“I don’t want to put the Christmas tree away.” Kiki said on January first. She wasn’t the only child to express this sentiment. It was not mere chore avoidance, the kids honestly felt wistful and sad about putting away the trappings of the holiday season. I felt the same myself, but we proceeded, because the New Year was already marching on us and we had to become ready for it.
There have been years where Christmas was scoured from the house on Boxing Day, mere hours after the holiday was complete. Other years it was allowed to linger until New Year’s Day only on principle but my fingers were itching to put it away. This year we all left the holiday reluctantly, wishing for another week of setting our own schedules, another week of brightness in the dark. I pulled out the boxes and began putting things away, hoping that the actions would help us all re-set our brains into a non-holiday mode.
“Hey kids,” I said drawing four sets of eyes to focus on me. We were at the dinner table, which I find is a good place to make announcements since they’re all seated in the same room and relatively quiet. “School starts tomorrow, so after you eat I need to to pull out your backpacks and go through them to make sure that you’re ready.” This is the sort of announcement which often triggers a scrambling panic as one child or another remembers that there was this homework assignment they were supposed to do. Instead, four sets of eyes blinked at me as if I were speaking a foreign language. What is this school thing, and how does one prepare for it? They’d packed away their school thoughts so thoroughly that they didn’t even know where to start finding them.
I sympathize. We used to get up how early? 5:30? Really? How did I do that? I rolled out of bed to the blaring alarm and had to carefully remember which steps came next: put on robe, wake Kiki, make breakfast. In October, November, early December these steps were habit. Now the habit feels rusty, as if it belonged to someone else and I’m trying to fill her shoes. I didn’t think the holidays were particularly transformative, but somehow they feel like a watershed, a turning point, instead of a pause. It is as if everything before belonged to a different era. “It’s weird, Mom,” said Kiki “but I kind of feel like I ought to be starting college, not going back to the last semester of high school.” I don’t think it is weird. Or if it is, then I suffer a similar weirdness. I want to move onward because there are things coming which I hope to reach. Yet I don’t want to leave the holiday break because the ground is cold and dark between where I am and those things I want to reach.
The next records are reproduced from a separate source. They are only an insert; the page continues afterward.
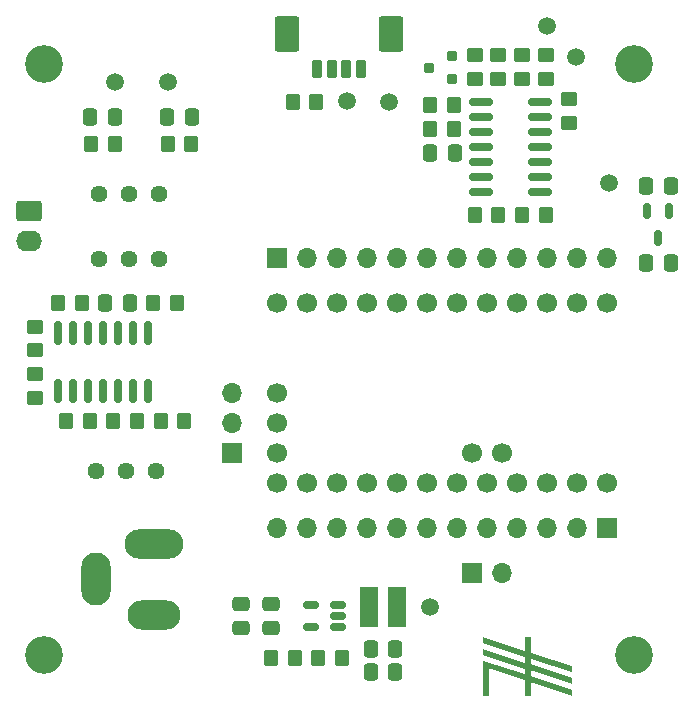
<source format=gbr>
%TF.GenerationSoftware,KiCad,Pcbnew,(7.0.0)*%
%TF.CreationDate,2023-02-20T00:43:47+01:00*%
%TF.ProjectId,led_testjig,6c65645f-7465-4737-946a-69672e6b6963,rev?*%
%TF.SameCoordinates,Original*%
%TF.FileFunction,Soldermask,Top*%
%TF.FilePolarity,Negative*%
%FSLAX46Y46*%
G04 Gerber Fmt 4.6, Leading zero omitted, Abs format (unit mm)*
G04 Created by KiCad (PCBNEW (7.0.0)) date 2023-02-20 00:43:47*
%MOMM*%
%LPD*%
G01*
G04 APERTURE LIST*
G04 Aperture macros list*
%AMRoundRect*
0 Rectangle with rounded corners*
0 $1 Rounding radius*
0 $2 $3 $4 $5 $6 $7 $8 $9 X,Y pos of 4 corners*
0 Add a 4 corners polygon primitive as box body*
4,1,4,$2,$3,$4,$5,$6,$7,$8,$9,$2,$3,0*
0 Add four circle primitives for the rounded corners*
1,1,$1+$1,$2,$3*
1,1,$1+$1,$4,$5*
1,1,$1+$1,$6,$7*
1,1,$1+$1,$8,$9*
0 Add four rect primitives between the rounded corners*
20,1,$1+$1,$2,$3,$4,$5,0*
20,1,$1+$1,$4,$5,$6,$7,0*
20,1,$1+$1,$6,$7,$8,$9,0*
20,1,$1+$1,$8,$9,$2,$3,0*%
G04 Aperture macros list end*
%ADD10RoundRect,0.250000X-0.845000X0.620000X-0.845000X-0.620000X0.845000X-0.620000X0.845000X0.620000X0*%
%ADD11O,2.190000X1.740000*%
%ADD12C,1.700000*%
%ADD13RoundRect,0.250000X0.337500X0.475000X-0.337500X0.475000X-0.337500X-0.475000X0.337500X-0.475000X0*%
%ADD14RoundRect,0.150000X0.512500X0.150000X-0.512500X0.150000X-0.512500X-0.150000X0.512500X-0.150000X0*%
%ADD15R,1.700000X1.700000*%
%ADD16O,1.700000X1.700000*%
%ADD17C,1.500000*%
%ADD18RoundRect,0.250000X-0.475000X0.337500X-0.475000X-0.337500X0.475000X-0.337500X0.475000X0.337500X0*%
%ADD19RoundRect,0.250000X0.350000X0.450000X-0.350000X0.450000X-0.350000X-0.450000X0.350000X-0.450000X0*%
%ADD20RoundRect,0.250000X-0.450000X0.350000X-0.450000X-0.350000X0.450000X-0.350000X0.450000X0.350000X0*%
%ADD21RoundRect,0.250000X0.450000X-0.350000X0.450000X0.350000X-0.450000X0.350000X-0.450000X-0.350000X0*%
%ADD22RoundRect,0.200000X0.200000X0.600000X-0.200000X0.600000X-0.200000X-0.600000X0.200000X-0.600000X0*%
%ADD23RoundRect,0.250001X0.799999X1.249999X-0.799999X1.249999X-0.799999X-1.249999X0.799999X-1.249999X0*%
%ADD24C,3.200000*%
%ADD25RoundRect,0.150000X-0.825000X-0.150000X0.825000X-0.150000X0.825000X0.150000X-0.825000X0.150000X0*%
%ADD26R,1.600000X3.500000*%
%ADD27RoundRect,0.150000X-0.150000X0.512500X-0.150000X-0.512500X0.150000X-0.512500X0.150000X0.512500X0*%
%ADD28RoundRect,0.250000X-0.337500X-0.475000X0.337500X-0.475000X0.337500X0.475000X-0.337500X0.475000X0*%
%ADD29RoundRect,0.250000X-0.350000X-0.450000X0.350000X-0.450000X0.350000X0.450000X-0.350000X0.450000X0*%
%ADD30RoundRect,0.200000X0.250000X0.200000X-0.250000X0.200000X-0.250000X-0.200000X0.250000X-0.200000X0*%
%ADD31RoundRect,0.150000X-0.150000X0.825000X-0.150000X-0.825000X0.150000X-0.825000X0.150000X0.825000X0*%
%ADD32C,1.440000*%
%ADD33RoundRect,1.250000X1.250000X0.000000X-1.250000X0.000000X-1.250000X0.000000X1.250000X0.000000X0*%
%ADD34RoundRect,1.250000X1.000000X0.000000X-1.000000X0.000000X-1.000000X0.000000X1.000000X0.000000X0*%
%ADD35RoundRect,1.250000X0.000000X-1.000000X0.000000X1.000000X0.000000X1.000000X0.000000X-1.000000X0*%
G04 APERTURE END LIST*
%TO.C,Logo101*%
G36*
X166224270Y-124838217D02*
G01*
X169736898Y-126009093D01*
X169736898Y-126509061D01*
X166224270Y-125338185D01*
X166224270Y-125838153D01*
X169736898Y-127009030D01*
X169736898Y-127508998D01*
X166224270Y-126338122D01*
X166224270Y-126838090D01*
X169736898Y-128008967D01*
X169736898Y-128508935D01*
X166224270Y-127338059D01*
X166224270Y-128508935D01*
X165750000Y-128508935D01*
X165750000Y-127179969D01*
X162711691Y-126167182D01*
X162711691Y-128508935D01*
X162237371Y-128508935D01*
X162237371Y-125509124D01*
X165750000Y-126680000D01*
X165750000Y-126180032D01*
X162237371Y-125009156D01*
X162237371Y-124509187D01*
X165750000Y-125680063D01*
X165750000Y-125180095D01*
X162237371Y-124009219D01*
X162237371Y-123509250D01*
X165750000Y-124680126D01*
X165750000Y-123509250D01*
X166224270Y-123509250D01*
X166224270Y-124838217D01*
G37*
%TD*%
D10*
%TO.C,J103*%
X123800000Y-87460000D03*
D11*
X123799999Y-89999999D03*
%TD*%
D12*
%TO.C,A501*%
X172720000Y-95250000D03*
X170180000Y-95250000D03*
X167640000Y-95250000D03*
X165100000Y-95250000D03*
X162560000Y-95250000D03*
X160020000Y-95250000D03*
X157480000Y-95250000D03*
X154940000Y-95250000D03*
X152400000Y-95250000D03*
X149860000Y-95250000D03*
X147320000Y-95250000D03*
X144780000Y-95250000D03*
X144780000Y-102870000D03*
X144780000Y-105410000D03*
X144780000Y-107950000D03*
X144780000Y-110490000D03*
X147320000Y-110490000D03*
X149860000Y-110490000D03*
X152400000Y-110490000D03*
X154940000Y-110490000D03*
X157480000Y-110490000D03*
X160020000Y-110490000D03*
X162560000Y-110490000D03*
X165100000Y-110490000D03*
X167640000Y-110490000D03*
X170180000Y-110490000D03*
X172720000Y-110490000D03*
X161290000Y-107950000D03*
X163830000Y-107950000D03*
%TD*%
D13*
%TO.C,C204*%
X137537500Y-79500000D03*
X135462500Y-79500000D03*
%TD*%
D14*
%TO.C,U401*%
X149887500Y-122700000D03*
X149887500Y-121750000D03*
X149887500Y-120800000D03*
X147612500Y-120800000D03*
X147612500Y-122700000D03*
%TD*%
D15*
%TO.C,J504*%
X140969999Y-107949999D03*
D16*
X140969999Y-105409999D03*
X140969999Y-102869999D03*
%TD*%
D17*
%TO.C,TP202*%
X131000000Y-76500000D03*
%TD*%
D18*
%TO.C,C402*%
X144250000Y-120712500D03*
X144250000Y-122787500D03*
%TD*%
D19*
%TO.C,R401*%
X150250000Y-125250000D03*
X148250000Y-125250000D03*
%TD*%
D20*
%TO.C,R306*%
X167500000Y-74249999D03*
X167500000Y-76249999D03*
%TD*%
D21*
%TO.C,R311*%
X161500000Y-76249999D03*
X161500000Y-74249999D03*
%TD*%
D20*
%TO.C,R205*%
X124250000Y-101250000D03*
X124250000Y-103250000D03*
%TD*%
D15*
%TO.C,J501*%
X144779999Y-91439999D03*
D16*
X147319999Y-91439999D03*
X149859999Y-91439999D03*
X152399999Y-91439999D03*
X154939999Y-91439999D03*
X157479999Y-91439999D03*
X160019999Y-91439999D03*
X162559999Y-91439999D03*
X165099999Y-91439999D03*
X167639999Y-91439999D03*
X170179999Y-91439999D03*
X172719999Y-91439999D03*
%TD*%
D19*
%TO.C,R402*%
X146250000Y-125250000D03*
X144250000Y-125250000D03*
%TD*%
D22*
%TO.C,J101*%
X151875000Y-75400000D03*
X150625000Y-75400000D03*
X149375000Y-75400000D03*
X148125000Y-75400000D03*
D23*
X154425000Y-72500000D03*
X145575000Y-72500000D03*
%TD*%
D24*
%TO.C,H101*%
X175000000Y-125000000D03*
%TD*%
D19*
%TO.C,R301*%
X163500000Y-87749999D03*
X161500000Y-87749999D03*
%TD*%
%TO.C,R302*%
X167500000Y-87749999D03*
X165500000Y-87749999D03*
%TD*%
D21*
%TO.C,R308*%
X165500000Y-76249999D03*
X165500000Y-74249999D03*
%TD*%
%TO.C,R310*%
X163500000Y-76249999D03*
X163500000Y-74249999D03*
%TD*%
D25*
%TO.C,U301*%
X162050000Y-78229999D03*
X162050000Y-79499999D03*
X162050000Y-80769999D03*
X162050000Y-82039999D03*
X162050000Y-83309999D03*
X162050000Y-84579999D03*
X162050000Y-85849999D03*
X167000000Y-85849999D03*
X167000000Y-84579999D03*
X167000000Y-83309999D03*
X167000000Y-82039999D03*
X167000000Y-80769999D03*
X167000000Y-79499999D03*
X167000000Y-78229999D03*
%TD*%
D26*
%TO.C,L401*%
X152549999Y-120999999D03*
X154949999Y-120999999D03*
%TD*%
D17*
%TO.C,TP301*%
X167600000Y-71750000D03*
%TD*%
D27*
%TO.C,U402*%
X177987500Y-87425000D03*
X176087500Y-87425000D03*
X177037500Y-89700000D03*
%TD*%
D17*
%TO.C,TP303*%
X154250000Y-78250000D03*
%TD*%
D28*
%TO.C,C403*%
X176000000Y-91812500D03*
X178075000Y-91812500D03*
%TD*%
D19*
%TO.C,R209*%
X137500000Y-81750000D03*
X135500000Y-81750000D03*
%TD*%
D13*
%TO.C,C405*%
X154787500Y-126500000D03*
X152712500Y-126500000D03*
%TD*%
D28*
%TO.C,C404*%
X176000000Y-85312500D03*
X178075000Y-85312500D03*
%TD*%
D17*
%TO.C,TP203*%
X135500000Y-76500000D03*
%TD*%
%TO.C,TP403*%
X157750000Y-121000000D03*
%TD*%
%TO.C,TP304*%
X150700000Y-78100000D03*
%TD*%
D15*
%TO.C,J503*%
X161289999Y-118109999D03*
D16*
X163829999Y-118109999D03*
%TD*%
D19*
%TO.C,R207*%
X136900000Y-105250000D03*
X134900000Y-105250000D03*
%TD*%
%TO.C,R202*%
X128900000Y-105250000D03*
X126900000Y-105250000D03*
%TD*%
D29*
%TO.C,R203*%
X130900000Y-105250000D03*
X132900000Y-105250000D03*
%TD*%
%TO.C,R208*%
X129000000Y-81750000D03*
X131000000Y-81750000D03*
%TD*%
D17*
%TO.C,TP302*%
X170100000Y-74400000D03*
%TD*%
D21*
%TO.C,R305*%
X169500000Y-79999999D03*
X169500000Y-77999999D03*
%TD*%
D30*
%TO.C,Q302*%
X159600000Y-76250000D03*
X159600000Y-74350000D03*
X157600000Y-75300000D03*
%TD*%
D13*
%TO.C,C406*%
X154787500Y-124500000D03*
X152712500Y-124500000D03*
%TD*%
D29*
%TO.C,R307*%
X157750000Y-80499999D03*
X159750000Y-80499999D03*
%TD*%
D24*
%TO.C,H104*%
X125000000Y-125000000D03*
%TD*%
D28*
%TO.C,C302*%
X157712500Y-82499999D03*
X159787500Y-82499999D03*
%TD*%
D24*
%TO.C,H102*%
X175000000Y-75000000D03*
%TD*%
%TO.C,H103*%
X125000000Y-75000000D03*
%TD*%
D28*
%TO.C,C203*%
X128962500Y-79500000D03*
X131037500Y-79500000D03*
%TD*%
D17*
%TO.C,TP402*%
X172900000Y-85100000D03*
%TD*%
D13*
%TO.C,C201*%
X132287500Y-95250000D03*
X130212500Y-95250000D03*
%TD*%
D19*
%TO.C,R206*%
X136250000Y-95250000D03*
X134250000Y-95250000D03*
%TD*%
D15*
%TO.C,J502*%
X172719999Y-114299999D03*
D16*
X170179999Y-114299999D03*
X167639999Y-114299999D03*
X165099999Y-114299999D03*
X162559999Y-114299999D03*
X160019999Y-114299999D03*
X157479999Y-114299999D03*
X154939999Y-114299999D03*
X152399999Y-114299999D03*
X149859999Y-114299999D03*
X147319999Y-114299999D03*
X144779999Y-114299999D03*
%TD*%
D29*
%TO.C,R201*%
X126250000Y-95250000D03*
X128250000Y-95250000D03*
%TD*%
D19*
%TO.C,R309*%
X159750000Y-78499999D03*
X157750000Y-78499999D03*
%TD*%
D31*
%TO.C,U201*%
X133810000Y-97775000D03*
X132540000Y-97775000D03*
X131270000Y-97775000D03*
X130000000Y-97775000D03*
X128730000Y-97775000D03*
X127460000Y-97775000D03*
X126190000Y-97775000D03*
X126190000Y-102725000D03*
X127460000Y-102725000D03*
X128730000Y-102725000D03*
X130000000Y-102725000D03*
X131270000Y-102725000D03*
X132540000Y-102725000D03*
X133810000Y-102725000D03*
%TD*%
D21*
%TO.C,R204*%
X124250000Y-97250000D03*
X124250000Y-99250000D03*
%TD*%
D29*
%TO.C,R312*%
X146100000Y-78200000D03*
X148100000Y-78200000D03*
%TD*%
D18*
%TO.C,C401*%
X141750000Y-120712500D03*
X141750000Y-122787500D03*
%TD*%
D32*
%TO.C,RV201*%
X134750000Y-91500000D03*
X132210000Y-91500000D03*
X129670000Y-91500000D03*
%TD*%
%TO.C,RV202*%
X134750000Y-86000000D03*
X132210000Y-86000000D03*
X129670000Y-86000000D03*
%TD*%
%TO.C,RV203*%
X134500000Y-109500000D03*
X131960000Y-109500000D03*
X129420000Y-109500000D03*
%TD*%
D33*
%TO.C,J102*%
X134302000Y-115650000D03*
D34*
X134302000Y-121650000D03*
D35*
X129402000Y-118600000D03*
%TD*%
M02*

</source>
“Christmas, halfway out of the dark” proclaims Doctor Who A Christmas Carol. It is a ridiculous show which defies logic and delights me year after year. I think part of the reason it works for me is because of that phrase. It acknowledges that winter is a long dark journey. We celebrate in the middle by stringing up extra lights and singing special songs, but then the lights are put away and I have half of the dark journey left to go. It is the harder part because I am traveling away from the bright holiday season instead of toward it. I’m headed for spring, but it is hard to believe in spring when the world is frozen solid and I have to remember the steps to getting up at 5:30 am.
The decorations are tucked into the closet under the stairs and the tree is stashed away for the year. I am left with a front room which feels bare and in dire need of a new coat of paint. In the next few weeks I intend to supply that paint. It is one of the January projects I will use to give myself focus. Things I can focus on and accomplish in the short term as I step day by day into a time when the sun gets up before I do.
“I think we should have a two-month-long festival of lights.” Howard said while looking out the window at the first grayness of dawn. He did not want to put away the holiday brightness either. But we did. And the kids went to school, landing us on a Thursday which should have first-day-back-to-work enthusiasm. Except Thursday is when I usually begin winding up a work week. It is the day for finishing off and reassigning, not for beginning. So I light a candle despite the daylight which finally showed up outside the windows. Then I begin to feel my way through the day, with many pauses while I try to remember what should come next. Task by task, step by step, slowly traveling out of the dark.